Ma perché il vicepremier deve sempre distinguersi rispetto al resto del centrodestra quando c’è la Russia di mezzo? “Questo lo chieda a lui”. E’ una strategia, quella di Salvini, oppure è una convinzione sincera? “La verità è che in questo paese non si fa altro che utilizzare due pesi e due misure. La storia di Navalny è emblematica”. Sta per citare il caso di Assange, vero? “Certo. Magari morirà a Londra, ma sembra non interessare a nessuno. Navalny è morto, ed è un fatto grave, ma perché due diversi trattamenti? Ma c’è di più”. Sentiamo. “Come si può tacere davanti alla storia di Gonzalo López, giornalista dalla doppia cittadinanza, statunitense e cilena, morto il 12 gennaio scorso mentre era detenuto dalle autorità ucraine, ancora senza processo, con la consueta accusa di compiere attività filorusse”. Questo per dire? “Era una giornalista che indagava sull’Ucraina e sull’America: è morto ucciso dagli ucraini. Perché non se ne parla?”.

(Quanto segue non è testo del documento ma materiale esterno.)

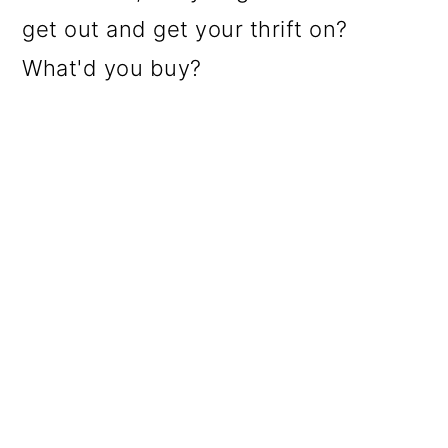
get out and get your thrift on?
What'd you buy?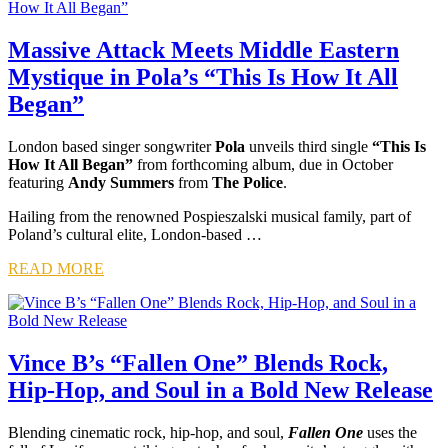
Massive Attack Meets Middle Eastern
Mystique in Pola’s “This Is How It All
Began”
London based singer songwriter
Pola
unveils third single
“This Is
How It All Began”
from forthcoming album, due in October
featuring
Andy Summers
from
The Police
.
Hailing from the renowned Pospieszalski musical family, part of
Poland’s cultural elite, London-based …
READ MORE
Vince B’s “Fallen One” Blends Rock,
Hip-Hop, and Soul in a Bold New Release
Blending cinematic rock, hip-hop, and soul,
Fallen One
uses the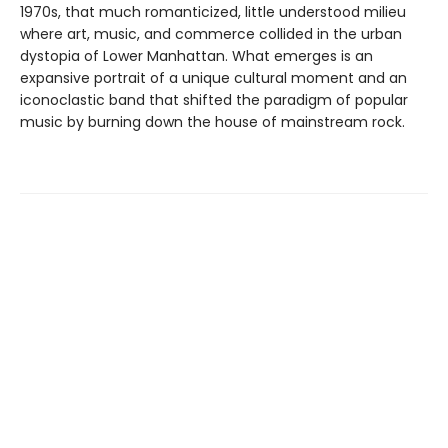
1970s, that much romanticized, little understood milieu
where art, music, and commerce collided in the urban
dystopia of Lower Manhattan. What emerges is an
expansive portrait of a unique cultural moment and an
iconoclastic band that shifted the paradigm of popular
music by burning down the house of mainstream rock.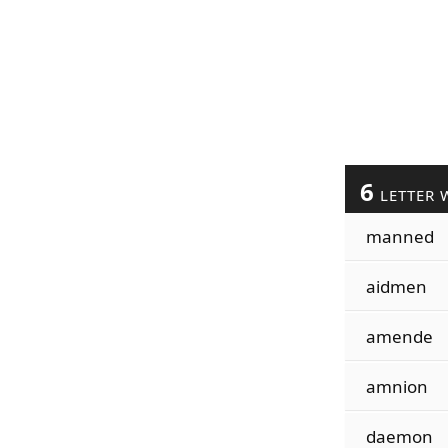
6
LETTER 
manned
aidmen
amende
amnion
daemon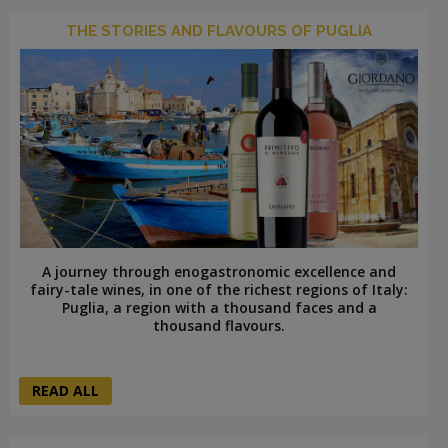
THE STORIES AND FLAVOURS OF PUGLIA
A journey through enogastronomic excellence and
fairy-tale wines, in one of the richest regions of Italy:
Puglia, a region with a thousand faces and a
thousand flavours.
READ ALL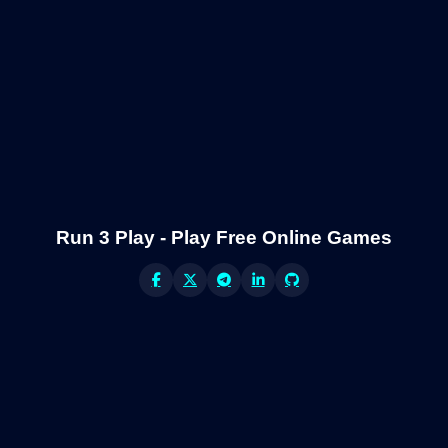
Run 3 Play - Play Free Online Games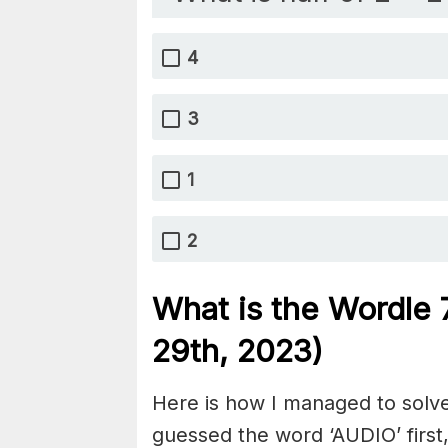
4
3
1
2
What is the Wordle
29th, 2023)
Here is how I managed to solve
guessed the word ‘AUDIO’ first,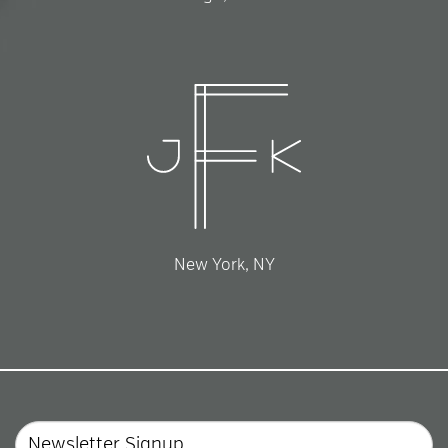
New York, NY
Email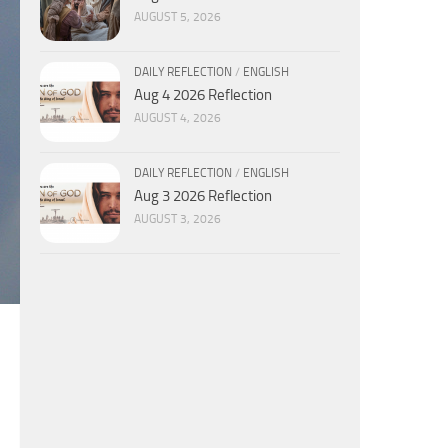
AUGUST 5, 2026
DAILY REFLECTION
/
ENGLISH
Aug 4 2026 Reflection
AUGUST 4, 2026
DAILY REFLECTION
/
ENGLISH
Aug 3 2026 Reflection
AUGUST 3, 2026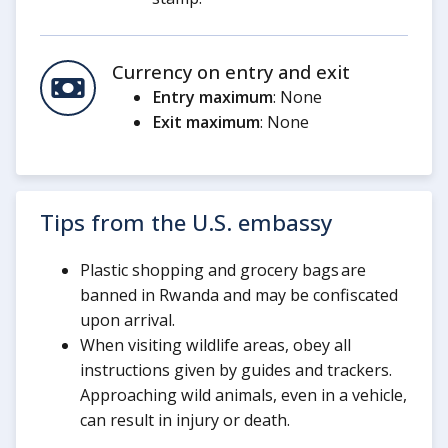
Currency on entry and exit
Entry maximum
: None
Exit maximum
: None
Tips from the U.S. embassy
Plastic shopping and grocery bags are
banned in Rwanda and may be confiscated
upon arrival.
When visiting wildlife areas, obey all
instructions given by guides and trackers.
Approaching wild animals, even in a vehicle,
can result in injury or death.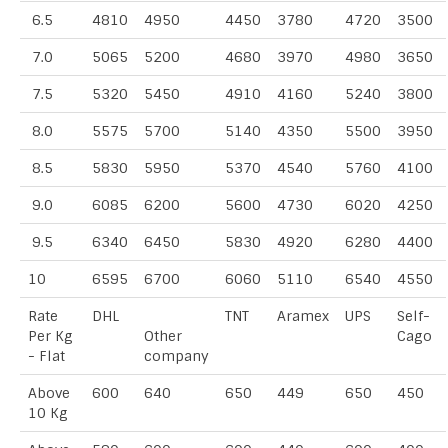
6.5
4810
4950
4450
3780
4720
3500
7.0
5065
5200
4680
3970
4980
3650
7.5
5320
5450
4910
4160
5240
3800
8.0
5575
5700
5140
4350
5500
3950
8.5
5830
5950
5370
4540
5760
4100
9.0
6085
6200
5600
4730
6020
4250
9.5
6340
6450
5830
4920
6280
4400
10
6595
6700
6060
5110
6540
4550
Rate
DHL
TNT
Aramex
UPS
Self-
Per Kg
Other
Cago
- Flat
company
Above
600
640
650
449
650
450
10 Kg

Lei e Savoini siete stati i ganci russi di Salvini a Mosca: rifarebbe tutto? “Certo, perché no? Mi sta registrando?”. Un’altra curiosità tornata di forte attualità: l’accordo fra Lega e Russia unita, il partito di Putin, è ancora in vigore? “Fui io a propiziare quegli accordi, prima con i senior poi con i giovani. Dunque me li ricordo bene”. E quindi? “Ormai è carta straccia”. Perché? “Quelle intese politiche prevedevano una serie di atti reciproci, di collaborazioni e di iniziative che non sono mai avvenuti. Dunque non vale. Ma perché non indaga sui patti stipulati venti e passa anni fa fra l’Italia e la Federazione russa?” Cioè? “Sono ancora in vigore? E perché non parlate mai dei rapporti fra il M5s e il Venezuela? Avete due pesi e due misure voi giornalisti italiani”.
D’Amico è un leghista tutto d’un pezzo: ex sindaco di Cassina de’ Pecchi (Milano), ex capo di gabinetto del ministro delle Riforme Roberto Calderoli. Oltre ad avere fatto il deputato è stato anche candidato alle europee con la proposta di istituire una commissione d’inchiesta sugli Ufo. Con Gianluca Savoini è stato il motore dell’Associazione Lombardia-Russia. Nel 2018, primo governo gialloverde, è stato per un anno a Palazzo Chigi come “consigliere per le attività strategiche di rilievo internazionale” dell’allora vicepremier Salvini. E gli diedero anche la colpa di aver invitato Savoini alla cena romana di gala con Putin. Sempre due pesi e due misure.